EXERCISE: Without altering a single word, repeat the records that follow.

Stored data entries:
==================================================

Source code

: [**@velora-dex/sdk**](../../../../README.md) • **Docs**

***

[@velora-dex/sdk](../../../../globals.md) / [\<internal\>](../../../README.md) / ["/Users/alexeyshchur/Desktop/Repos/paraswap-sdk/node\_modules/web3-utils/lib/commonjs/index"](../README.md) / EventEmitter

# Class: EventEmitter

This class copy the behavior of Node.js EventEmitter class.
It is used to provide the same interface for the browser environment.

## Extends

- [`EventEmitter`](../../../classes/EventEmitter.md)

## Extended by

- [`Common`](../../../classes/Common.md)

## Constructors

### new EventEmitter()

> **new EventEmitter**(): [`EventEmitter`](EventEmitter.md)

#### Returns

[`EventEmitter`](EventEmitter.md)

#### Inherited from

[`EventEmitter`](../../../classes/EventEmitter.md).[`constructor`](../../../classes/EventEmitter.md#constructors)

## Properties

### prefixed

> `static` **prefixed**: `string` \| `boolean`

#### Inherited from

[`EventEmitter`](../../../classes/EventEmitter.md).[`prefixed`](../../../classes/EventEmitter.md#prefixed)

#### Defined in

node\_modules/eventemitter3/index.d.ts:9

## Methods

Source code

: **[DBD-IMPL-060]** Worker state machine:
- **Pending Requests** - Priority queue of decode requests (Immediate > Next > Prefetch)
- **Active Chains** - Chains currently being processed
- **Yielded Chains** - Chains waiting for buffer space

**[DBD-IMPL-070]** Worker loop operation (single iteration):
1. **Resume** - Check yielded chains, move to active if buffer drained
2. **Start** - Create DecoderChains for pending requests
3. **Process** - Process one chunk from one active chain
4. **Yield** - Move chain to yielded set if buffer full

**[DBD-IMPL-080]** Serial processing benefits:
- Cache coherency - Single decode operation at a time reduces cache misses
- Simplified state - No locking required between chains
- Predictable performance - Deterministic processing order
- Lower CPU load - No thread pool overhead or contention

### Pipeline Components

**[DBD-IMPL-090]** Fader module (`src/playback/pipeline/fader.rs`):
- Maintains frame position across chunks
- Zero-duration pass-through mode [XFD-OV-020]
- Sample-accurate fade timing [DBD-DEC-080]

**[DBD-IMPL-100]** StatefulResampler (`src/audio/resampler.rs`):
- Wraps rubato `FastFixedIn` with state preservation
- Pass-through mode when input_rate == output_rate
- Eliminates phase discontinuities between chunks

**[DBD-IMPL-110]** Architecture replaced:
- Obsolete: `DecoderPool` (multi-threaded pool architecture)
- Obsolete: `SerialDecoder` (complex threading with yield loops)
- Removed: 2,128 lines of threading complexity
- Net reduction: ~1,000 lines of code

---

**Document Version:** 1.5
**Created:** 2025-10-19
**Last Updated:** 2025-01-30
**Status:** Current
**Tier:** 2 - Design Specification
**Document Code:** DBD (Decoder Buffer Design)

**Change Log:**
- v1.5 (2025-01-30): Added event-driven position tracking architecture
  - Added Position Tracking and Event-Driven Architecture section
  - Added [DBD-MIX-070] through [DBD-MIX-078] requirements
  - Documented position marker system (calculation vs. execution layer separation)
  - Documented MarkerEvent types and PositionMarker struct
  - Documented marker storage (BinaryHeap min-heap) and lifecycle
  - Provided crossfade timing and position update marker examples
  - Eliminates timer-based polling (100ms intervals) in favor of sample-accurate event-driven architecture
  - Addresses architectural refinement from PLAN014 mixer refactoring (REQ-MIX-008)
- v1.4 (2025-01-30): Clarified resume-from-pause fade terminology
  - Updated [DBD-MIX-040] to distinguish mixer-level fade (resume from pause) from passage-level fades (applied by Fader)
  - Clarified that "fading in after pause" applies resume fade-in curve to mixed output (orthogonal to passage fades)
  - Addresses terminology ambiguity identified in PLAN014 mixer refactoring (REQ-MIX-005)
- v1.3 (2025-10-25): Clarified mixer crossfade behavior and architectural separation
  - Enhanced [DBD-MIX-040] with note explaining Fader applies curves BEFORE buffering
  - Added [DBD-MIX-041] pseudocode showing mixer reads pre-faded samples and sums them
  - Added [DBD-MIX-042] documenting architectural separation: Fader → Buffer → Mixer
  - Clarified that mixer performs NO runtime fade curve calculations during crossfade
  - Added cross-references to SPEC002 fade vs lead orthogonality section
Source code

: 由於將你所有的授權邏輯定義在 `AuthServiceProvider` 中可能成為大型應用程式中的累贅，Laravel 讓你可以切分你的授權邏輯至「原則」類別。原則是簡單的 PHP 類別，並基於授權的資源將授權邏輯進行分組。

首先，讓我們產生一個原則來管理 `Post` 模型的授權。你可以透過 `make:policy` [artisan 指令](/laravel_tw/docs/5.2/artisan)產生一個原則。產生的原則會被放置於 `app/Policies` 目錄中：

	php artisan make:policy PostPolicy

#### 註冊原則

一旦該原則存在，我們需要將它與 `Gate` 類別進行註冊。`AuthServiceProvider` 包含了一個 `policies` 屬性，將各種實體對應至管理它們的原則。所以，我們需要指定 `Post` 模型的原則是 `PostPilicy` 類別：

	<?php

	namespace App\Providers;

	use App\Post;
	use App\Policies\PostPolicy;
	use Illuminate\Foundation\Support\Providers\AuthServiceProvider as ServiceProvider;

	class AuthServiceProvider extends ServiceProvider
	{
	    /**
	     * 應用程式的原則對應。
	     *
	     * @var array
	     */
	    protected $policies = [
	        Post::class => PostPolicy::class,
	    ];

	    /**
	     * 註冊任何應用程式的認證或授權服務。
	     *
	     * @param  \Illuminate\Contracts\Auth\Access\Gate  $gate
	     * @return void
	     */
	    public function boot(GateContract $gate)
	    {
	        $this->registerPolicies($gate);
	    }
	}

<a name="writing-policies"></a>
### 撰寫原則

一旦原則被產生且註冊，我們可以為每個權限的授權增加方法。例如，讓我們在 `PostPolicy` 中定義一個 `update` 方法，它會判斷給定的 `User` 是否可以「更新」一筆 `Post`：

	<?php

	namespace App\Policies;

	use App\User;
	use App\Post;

==================================================

THE COMPLETED TASK:
Source code

: [**@velora-dex/sdk**](../../../../README.md) • **Docs**

***

[@velora-dex/sdk](../../../../globals.md) / [\<internal\>](../../../README.md) / ["/Users/alexeyshchur/Desktop/Repos/paraswap-sdk/node\_modules/web3-utils/lib/commonjs/index"](../README.md) / EventEmitter

# Class: EventEmitter

This class copy the behavior of Node.js EventEmitter class.
It is used to provide the same interface for the browser environment.

## Extends

- [`EventEmitter`](../../../classes/EventEmitter.md)

## Extended by

- [`Common`](../../../classes/Common.md)

## Constructors

### new EventEmitter()

> **new EventEmitter**(): [`EventEmitter`](EventEmitter.md)

#### Returns

[`EventEmitter`](EventEmitter.md)

#### Inherited from

[`EventEmitter`](../../../classes/EventEmitter.md).[`constructor`](../../../classes/EventEmitter.md#constructors)

## Properties

### prefixed

> `static` **prefixed**: `string` \| `boolean`

#### Inherited from

[`EventEmitter`](../../../classes/EventEmitter.md).[`prefixed`](../../../classes/EventEmitter.md#prefixed)

#### Defined in

node\_modules/eventemitter3/index.d.ts:9

## Methods

Source code

: **[DBD-IMPL-060]** Worker state machine:
- **Pending Requests** - Priority queue of decode requests (Immediate > Next > Prefetch)
- **Active Chains** - Chains currently being processed
- **Yielded Chains** - Chains waiting for buffer space

**[DBD-IMPL-070]** Worker loop operation (single iteration):
1. **Resume** - Check yielded chains, move to active if buffer drained
2. **Start** - Create DecoderChains for pending requests
3. **Process** - Process one chunk from one active chain
4. **Yield** - Move chain to yielded set if buffer full

**[DBD-IMPL-080]** Serial processing benefits:
- Cache coherency - Single decode operation at a time reduces cache misses
- Simplified state - No locking required between chains
- Predictable performance - Deterministic processing order
- Lower CPU load - No thread pool overhead or contention

### Pipeline Components

**[DBD-IMPL-090]** Fader module (`src/playback/pipeline/fader.rs`):
- Maintains frame position across chunks
- Zero-duration pass-through mode [XFD-OV-020]
- Sample-accurate fade timing [DBD-DEC-080]

**[DBD-IMPL-100]** StatefulResampler (`src/audio/resampler.rs`):
- Wraps rubato `FastFixedIn` with state preservation
- Pass-through mode when input_rate == output_rate
- Eliminates phase discontinuities between chunks

**[DBD-IMPL-110]** Architecture replaced:
- Obsolete: `DecoderPool` (multi-threaded pool architecture)
- Obsolete: `SerialDecoder` (complex threading with yield loops)
- Removed: 2,128 lines of threading complexity
- Net reduction: ~1,000 lines of code

---

**Document Version:** 1.5
**Created:** 2025-10-19
**Last Updated:** 2025-01-30
**Status:** Current
**Tier:** 2 - Design Specification
**Document Code:** DBD (Decoder Buffer Design)

**Change Log:**
- v1.5 (2025-01-30): Added event-driven position tracking architecture
  - Added Position Tracking and Event-Driven Architecture section
  - Added [DBD-MIX-070] through [DBD-MIX-078] requirements
  - Documented position marker system (calculation vs. execution layer separation)
  - Documented MarkerEvent types and PositionMarker struct
  - Documented marker storage (BinaryHeap min-heap) and lifecycle
  - Provided crossfade timing and position update marker examples
  - Eliminates timer-based polling (100ms intervals) in favor of sample-accurate event-driven architecture
  - Addresses architectural refinement from PLAN014 mixer refactoring (REQ-MIX-008)
- v1.4 (2025-01-30): Clarified resume-from-pause fade terminology
  - Updated [DBD-MIX-040] to distinguish mixer-level fade (resume from pause) from passage-level fades (applied by Fader)
  - Clarified that "fading in after pause" applies resume fade-in curve to mixed output (orthogonal to passage fades)
  - Addresses terminology ambiguity identified in PLAN014 mixer refactoring (REQ-MIX-005)
- v1.3 (2025-10-25): Clarified mixer crossfade behavior and architectural separation
  - Enhanced [DBD-MIX-040] with note explaining Fader applies curves BEFORE buffering
  - Added [DBD-MIX-041] pseudocode showing mixer reads pre-faded samples and sums them
  - Added [DBD-MIX-042] documenting architectural separation: Fader → Buffer → Mixer
  - Clarified that mixer performs NO runtime fade curve calculations during crossfade
  - Added cross-references to SPEC002 fade vs lead orthogonality section
Source code

: 由於將你所有的授權邏輯定義在 `AuthServiceProvider` 中可能成為大型應用程式中的累贅，Laravel 讓你可以切分你的授權邏輯至「原則」類別。原則是簡單的 PHP 類別，並基於授權的資源將授權邏輯進行分組。

首先，讓我們產生一個原則來管理 `Post` 模型的授權。你可以透過 `make:policy` [artisan 指令](/laravel_tw/docs/5.2/artisan)產生一個原則。產生的原則會被放置於 `app/Policies` 目錄中：

	php artisan make:policy PostPolicy

#### 註冊原則

一旦該原則存在，我們需要將它與 `Gate` 類別進行註冊。`AuthServiceProvider` 包含了一個 `policies` 屬性，將各種實體對應至管理它們的原則。所以，我們需要指定 `Post` 模型的原則是 `PostPilicy` 類別：

	<?php

	namespace App\Providers;

	use App\Post;
	use App\Policies\PostPolicy;
	use Illuminate\Foundation\Support\Providers\AuthServiceProvider as ServiceProvider;

	class AuthServiceProvider extends ServiceProvider
	{
	    /**
	     * 應用程式的原則對應。
	     *
	     * @var array
	     */
	    protected $policies = [
	        Post::class => PostPolicy::class,
	    ];

	    /**
	     * 註冊任何應用程式的認證或授權服務。
	     *
	     * @param  \Illuminate\Contracts\Auth\Access\Gate  $gate
	     * @return void
	     */
	    public function boot(GateContract $gate)
	    {
	        $this->registerPolicies($gate);
	    }
	}

<a name="writing-policies"></a>
### 撰寫原則

一旦原則被產生且註冊，我們可以為每個權限的授權增加方法。例如，讓我們在 `PostPolicy` 中定義一個 `update` 方法，它會判斷給定的 `User` 是否可以「更新」一筆 `Post`：

	<?php

	namespace App\Policies;

	use App\User;
	use App\Post;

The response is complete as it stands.